Ia menilai pelaksanaan pemilu serentak lima kotak seperti pada Pemilu 2019 dan 2024 menimbulkan beban administratif dan teknis yang sangat besar bagi penyelenggara. Selain itu, model pemilu tersebut juga membingungkan pemilih karena harus memilih lima jabatan sekaligus dalam satu hari, dengan jumlah calon yang sangat banyak.
“Situasi ini menyulitkan pemilih untuk mengambil keputusan yang rasional dan berbasis informasi,” tambahnya.
Tak hanya bagi pemilih, partai politik pun disebut mengalami kesulitan dalam menyiapkan calon legislatif dan eksekutif di semua tingkatan secara bersamaan. Hal itu, menurut Neni, mendorong praktik rekrutmen instan yang mengandalkan popularitas alih-alih kompetensi.
“Kompleksitas inilah yang mendorong MK menilai bahwa pemilu serentak total tidak lagi relevan dengan prinsip kedaulatan rakyat dan efektivitas penyelenggaraan negara,” jelasnya.

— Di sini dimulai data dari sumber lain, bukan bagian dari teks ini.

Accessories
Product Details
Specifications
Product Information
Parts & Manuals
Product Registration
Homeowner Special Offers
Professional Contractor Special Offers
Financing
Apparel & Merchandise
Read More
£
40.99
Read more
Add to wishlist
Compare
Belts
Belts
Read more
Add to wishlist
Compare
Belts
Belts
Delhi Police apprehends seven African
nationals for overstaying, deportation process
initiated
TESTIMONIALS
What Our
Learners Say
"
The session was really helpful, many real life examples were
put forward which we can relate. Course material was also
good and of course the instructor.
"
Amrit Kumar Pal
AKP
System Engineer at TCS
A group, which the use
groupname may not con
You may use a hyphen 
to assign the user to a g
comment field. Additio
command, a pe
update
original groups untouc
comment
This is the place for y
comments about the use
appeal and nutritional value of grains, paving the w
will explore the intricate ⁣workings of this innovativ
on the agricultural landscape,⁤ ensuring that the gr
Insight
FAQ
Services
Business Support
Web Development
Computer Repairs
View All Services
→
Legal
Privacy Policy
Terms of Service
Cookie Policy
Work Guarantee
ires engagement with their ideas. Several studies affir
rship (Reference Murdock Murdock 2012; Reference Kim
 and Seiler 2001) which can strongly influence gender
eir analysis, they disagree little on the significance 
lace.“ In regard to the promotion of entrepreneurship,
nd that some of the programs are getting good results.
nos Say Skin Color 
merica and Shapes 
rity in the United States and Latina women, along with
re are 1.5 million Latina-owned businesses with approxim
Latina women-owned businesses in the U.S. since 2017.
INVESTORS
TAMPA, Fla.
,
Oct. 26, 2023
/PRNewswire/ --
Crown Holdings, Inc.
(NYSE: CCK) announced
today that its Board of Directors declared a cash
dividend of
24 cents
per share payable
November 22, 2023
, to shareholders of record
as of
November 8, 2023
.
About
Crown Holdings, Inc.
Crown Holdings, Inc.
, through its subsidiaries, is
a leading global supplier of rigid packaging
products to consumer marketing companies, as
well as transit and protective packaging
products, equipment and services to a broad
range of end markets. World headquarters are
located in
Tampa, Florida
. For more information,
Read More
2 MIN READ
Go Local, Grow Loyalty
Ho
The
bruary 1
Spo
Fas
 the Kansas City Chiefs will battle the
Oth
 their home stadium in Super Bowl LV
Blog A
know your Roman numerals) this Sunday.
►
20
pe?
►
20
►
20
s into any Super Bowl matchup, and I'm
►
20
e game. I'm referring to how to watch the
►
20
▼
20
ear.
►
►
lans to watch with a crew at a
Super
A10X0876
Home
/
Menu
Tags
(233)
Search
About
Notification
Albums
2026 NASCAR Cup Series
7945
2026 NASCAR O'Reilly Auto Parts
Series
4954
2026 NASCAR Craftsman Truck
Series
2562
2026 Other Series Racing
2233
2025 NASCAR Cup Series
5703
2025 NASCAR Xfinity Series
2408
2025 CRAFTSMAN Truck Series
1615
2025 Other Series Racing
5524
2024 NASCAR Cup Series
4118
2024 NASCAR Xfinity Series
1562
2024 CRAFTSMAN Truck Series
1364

Menyusul putusan tersebut, DEEP mendorong agar revisi terhadap Undang-Undang Pemilu dan Undang-Undang Pilkada segera dilakukan secara menyeluruh dan terbuka, dengan melibatkan partisipasi publik dan menjauh dari kepentingan jangka pendek elite politik.
“Kedua undang-undang itu harus dikodifikasi dan disusun secara terintegrasi, agar tidak terjadi tumpang tindih aturan serta dapat lebih mudah dipahami oleh penyelenggara dan masyarakat,” tegas Neni.
Ia juga menekankan pentingnya penetapan desain waktu yang ideal antara pelaksanaan pemilu nasional dan daerah, sebagaimana telah diatur dalam amar putusan MK, yakni dengan jeda waktu minimal dua tahun dan maksimal dua setengah tahun.
“Dengan adanya jeda ini, partai politik memiliki waktu yang cukup untuk menyiapkan kader dan strategi secara lebih matang, terutama di level lokal,” pungkasnya.